Sorry about any confusion I created.
On 26 November 2014 at 6:43 pm AFA said:
Murray, here is the link to definition of "wholesale" investor
http://legislation.govt.nz/act/public/2013/0069/latest/DLM4092471.html

I don't see any reference to it being different for a DIMS
On 26 November 2014 at 9:27 pm Bobby said:
Have to agree with MPT heretic. I think Brent Sheather said on this site on 2nd June that he didn't offer DIMs, but instead offered "Non-discretionary advice of course. But if any client consistently ignores it they get told to go away".
To me this is taking the proverbial in the first degree.
My guess is that there lots claiming that clients make the decisions, when in reality they are simply rubber stamping the adviser's decisions.
On 27 November 2014 at 1:49 pm Murray Weatherston said:
In reply to AFA
I concede the point where specified financial products are concerned.

I had in mind the "large" investor wholesale exemption where the net assets required are only $1 million in FAAct, but are $5 million in FMCAct (Schedule 1 s 39 -the next section to the one you have quoted.)

My general warning that not all clients who are wholesale for FAA are wholesale for FMC still stands though.

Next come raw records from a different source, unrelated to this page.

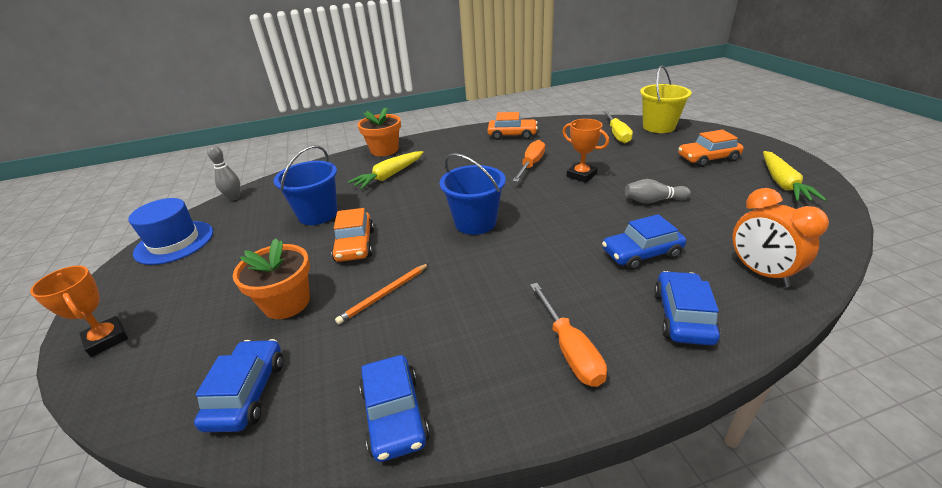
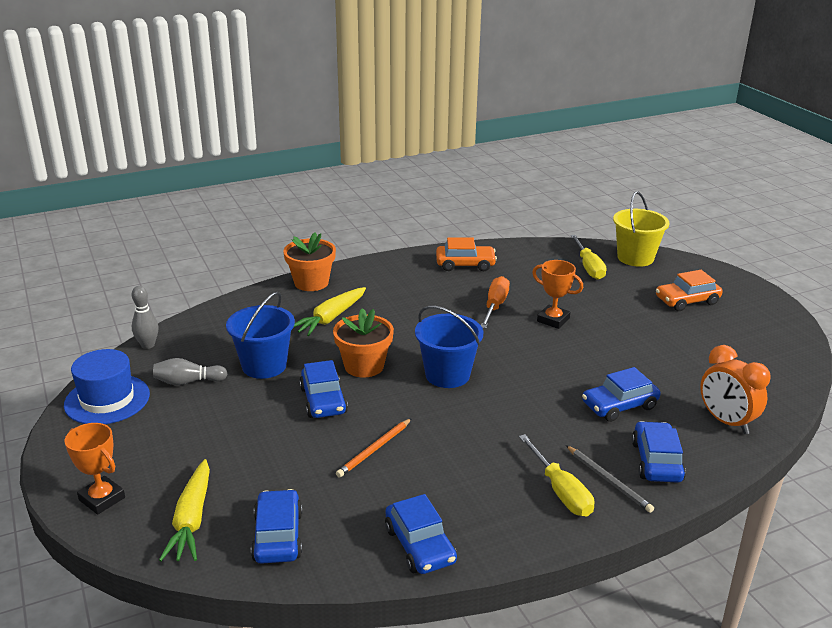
camera: 10 degrees left, 5 degrees down
orange flower pot [233,238,310,319] -> orange flower pot moved to [333,308,394,378]
orange car [331,208,374,262] -> blue car [299,360,348,418]
orange screwdriver [530,283,607,387] -> yellow screwdriver [519,434,594,517]
grey bowling pin [625,179,691,204] -> grey bowling pin moved to [153,358,227,385]
yellow carrot [763,151,826,201] -> yellow carrot moved to [159,459,210,561]
none -> grey pencil [566,445,654,513]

On 28 November 2014 at 3:04 pm AFA said:
Basically, as from Dec 1, to be classified as a wholesale investor in terms of the FFA and FMC Act, the client will need to own $1 million in financial products or have $5 million in total assets. Previously the hurdle was $1 million in total assets (which includes property). You won't here much from the FMA about the wholesale client thing because, under the relevant legislation, an AFA dealing with such clients only has to adhere to the "skill, care and diligence" requirements of the Code. All this other nonsense in the discussion doc. recently released doesn't apply - no doubt to the annoyance of the bureaucrats at the FMA who want to treat all AFAs providing DIMS as children in need of the benefit of their vast experience .......

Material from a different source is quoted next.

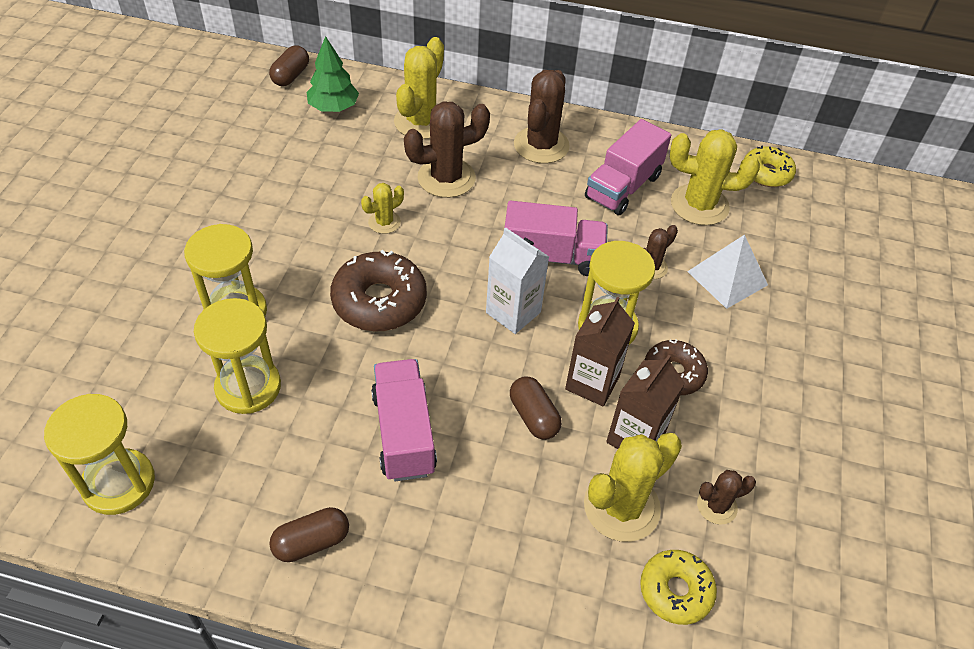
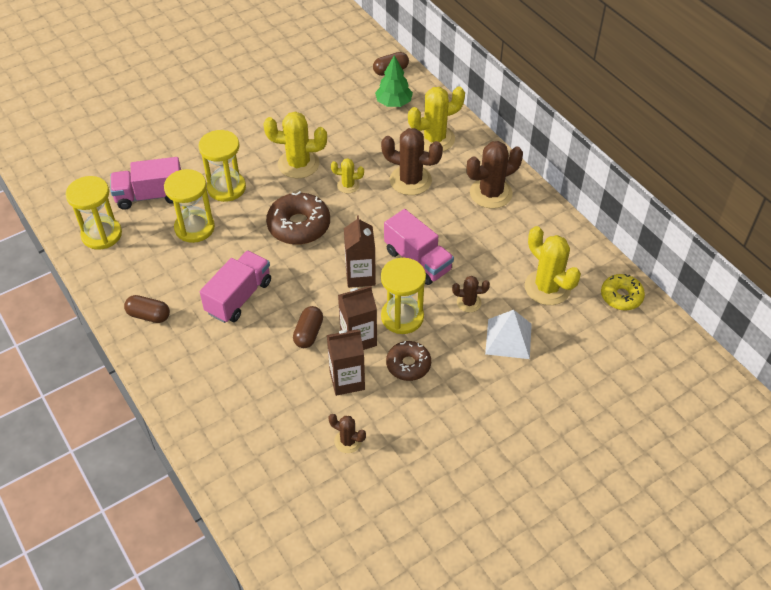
camera: 45 degrees right, 0 degrees up
white carton [486,227,549,334] -> brown carton [344,215,376,288]
yellow cactus [584,433,682,542] -> yellow cactus moved to [263,111,327,178]
pink truck [585,119,671,215] -> pink truck moved to [110,157,181,210]
yellow donut [640,550,717,625] -> none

On 4 December 2014 at 3:31 pm MPT Heretic said:
I think anyone considering going the wholesale route needs to consider another couple of important points. The FMC Act refers to $1m in 'specified financial products' over the past 2 years. So that excludes cat 2 products such as bank accounts or Cash PIE's and any interest in a retirement scheme. That will narrow the potential client base quite a bit I would think. And if they are holding part of the $1m+ assets directly themselves when you do the calc, good luck tracking what they are up .... wouldn't want them to say sell the assets and put the money in the bank without telling you. A trailing 2 year window provides a long time to be tripped up...

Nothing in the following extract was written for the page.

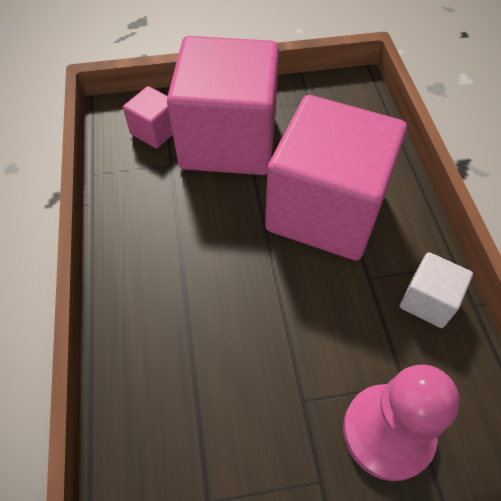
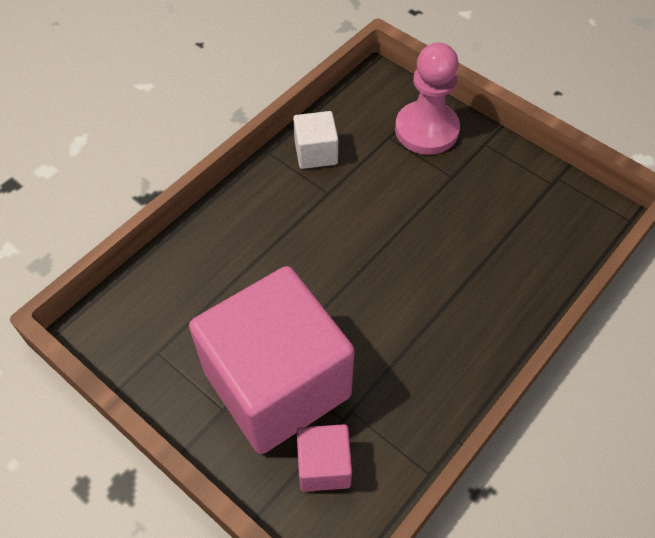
camera: 130 degrees left, 0 degrees up
pink cube [265,95,407,260] -> none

On 4 December 2014 at 3:41 pm MPT Heretic said:
The FMA has obfuscated Personalised DIMS from existence despite the law clearly offering it as a viable option for already licenced AFAs. Not sure why, presumably because they feel the FMC Act offers them more control. The irony is that in doing this they have opened up the real possibility of the majority of AFA's stepping outside the cost and compliance of the DIMS regs entirely and offering only non-discretionary solutions to ill equipped investors.